8. Northpointe’s risk assessment
In the United States, the court systems are increasingly becoming reliant upon algorithms to determine the likelihood of recidivism among criminals. Northpointe, Inc. has a program called COMPAS (Correctional Offender Management Profiling for Alternative Sanctions) that is employed in multiple states, and is used to give a “risk assessment” score.
To put it simply, COMPAS scores criminals on the likelihood of them being reoffenders in the future; the higher the score, the higher the likelihood to reoffend. In a 2016 analysis done by ProPublica, after looking at 10,000 criminals in Broward Co. Florida, black defendants were mistakenly given higher “scores” more often than their white counterparts. Further, white criminals were often given a score lower than they should have been (they turned out to be more “risky” than they were perceived to be). Northpointe has since denied any racial bias that may be present in their algorithms, but the controversy in using a potentially racist algorithm raises concerns. As for big data ethics, this case is greatly frowned upon.
9. 23andMe genomics
23andMe is a company that launched in 2006 with the goal of helping people understand their DNA and genetic makeup on a personal level that has never been accessible before. For $100 and a little bit of saliva, people could receive information on whether or not they had one or more of the 100 risk factors 23andMe had identified. According to a 2015 Fast Company article, customers who opt in can consent to have their data shared with drug and insurance corporations, or even academic labs. According to a quote from Matthew Herper’s Forbes article, “23andMe can only scan the genome for known variations,” but their recent partnership with the personal genetics company, Genentech, would like to pay for access to all of the data 23andMe has (that people have consented to, of course).

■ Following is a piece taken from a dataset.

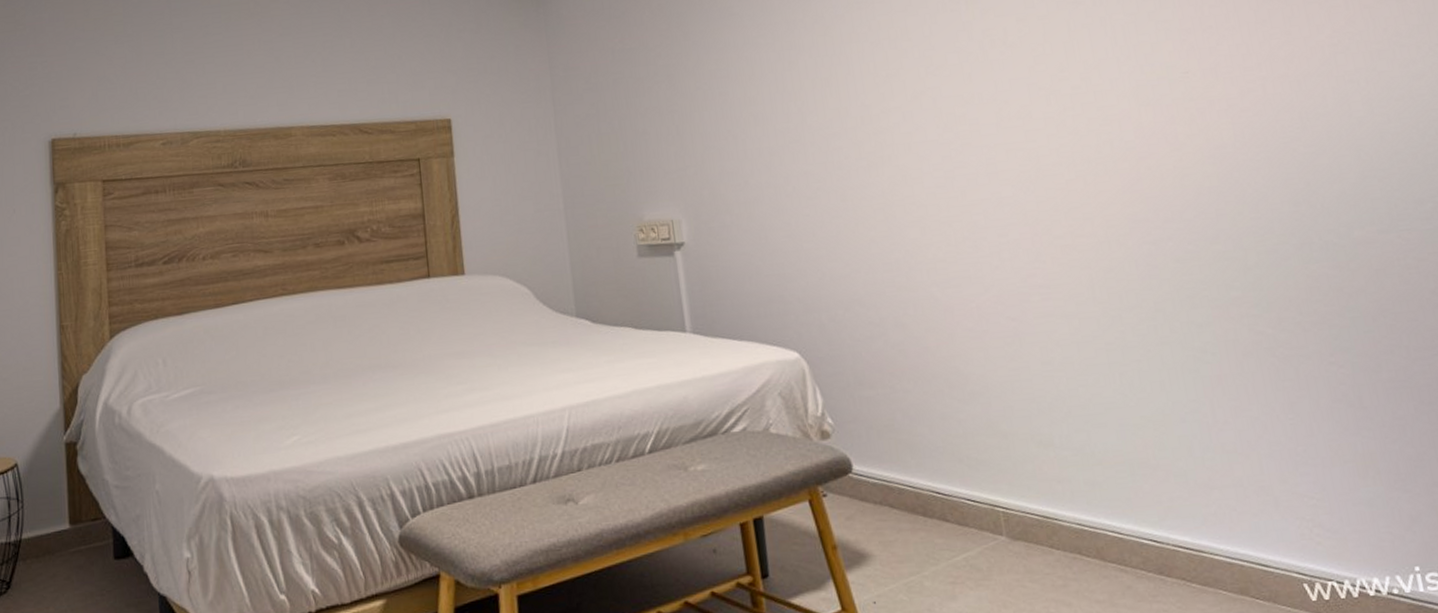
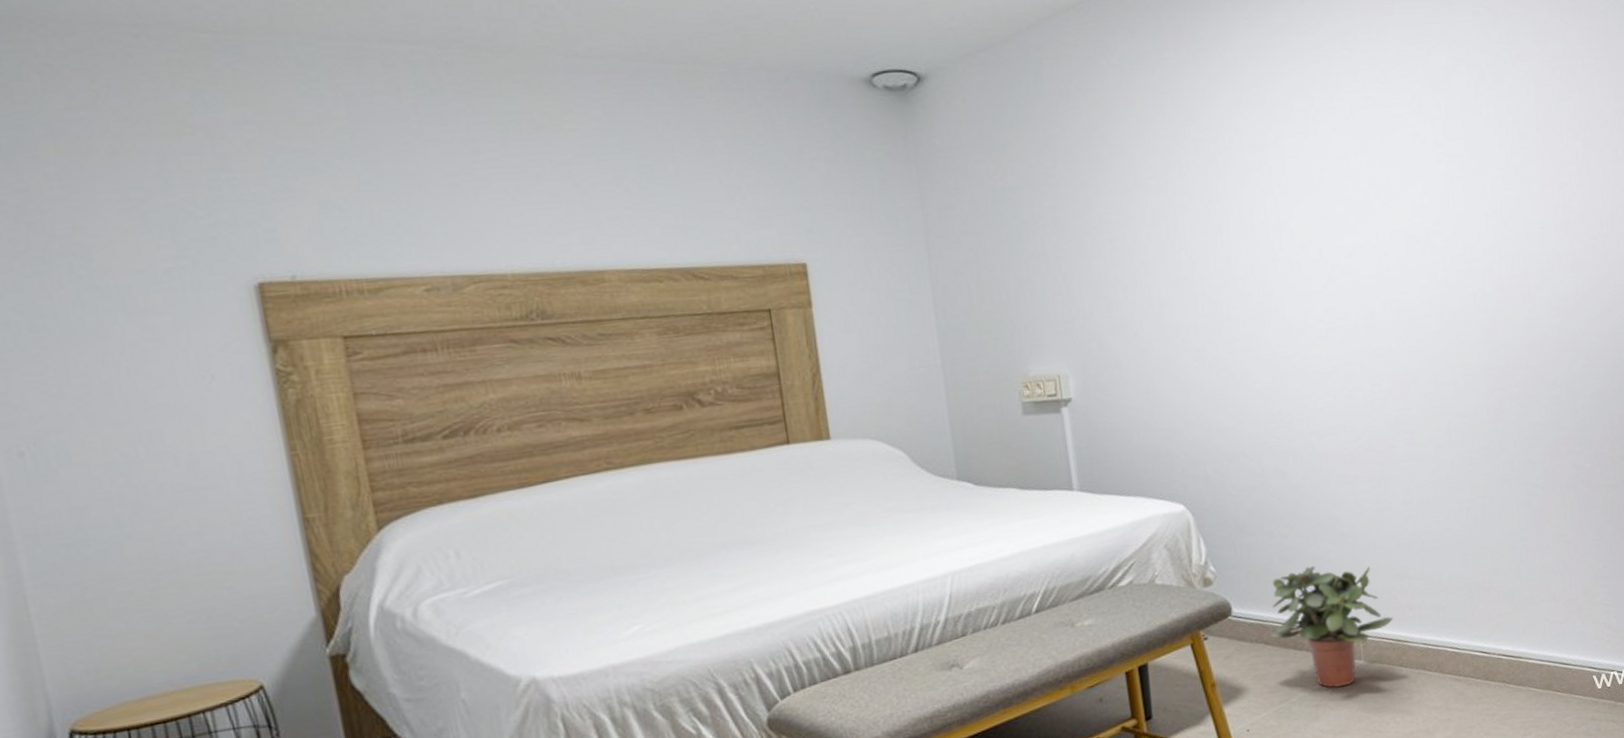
potted plant: none [896,425,1039,565] -> present [1270,565,1394,688]

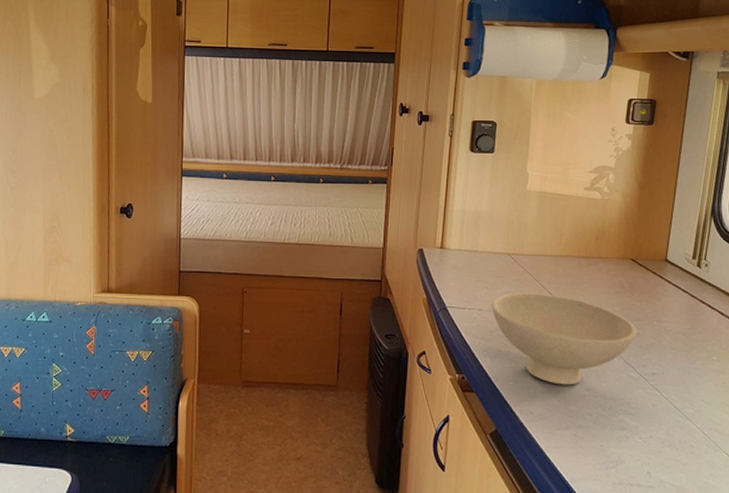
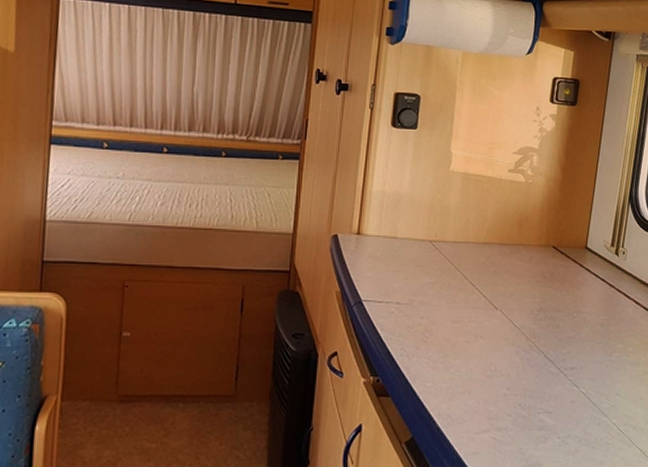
bowl: present [491,292,637,385] -> none [410,283,558,384]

Partnerships with these paying corporations and labs have the power to data mine and find patterns in sequences in data at a cost far cheaper than traditional experiments, but the real cost is privacy. The concern is that these pharmaceutical companies, academic labs, and government entities can potentially know more about you on a cellular level, than you could ever know about yourself. Some feel that this is an overreach as far as big data ethics go. It has the potential to be misused on a massive scale.
10. Microsoft tay bot
In March 2016, Microsoft released a chat bot named “Tay” on Twitter. Tay wasmeant to talk like a teenager, but lasted less than a day, after Tay started tweeting hateful and racist content on social media. As an artificial intelligence machine, Tay learned how to communicate with people based on who she was talking to. After shutting Tay down for her racist comments, Microsoft argued that the racist tweets were due in part to online “trolls” who were trying to force Tay into racist conversations.
Since 2016, Microsoft has made adjustments to their AI models, and has released a new “lawyer bot” that can help people with legal advice online. According to a spokeswoman, the problem with Tay had to do with the “content neutral algorithm,” and important questions such as “how can this hurt someone?” need to be asked before deploying these types of AI projects.
As you can see, the use of big data ethics is changing the landscape of how businesses interact, reach, and successfully target consumer groups. While these arguably controversial data science experiments are pushing technology and data insight to the next level, there is still a long way to go. Companies will have to ask themselves questions about the morality of algorithms, the purpose of their machine learning, and whether or not their experiment is ethically sound.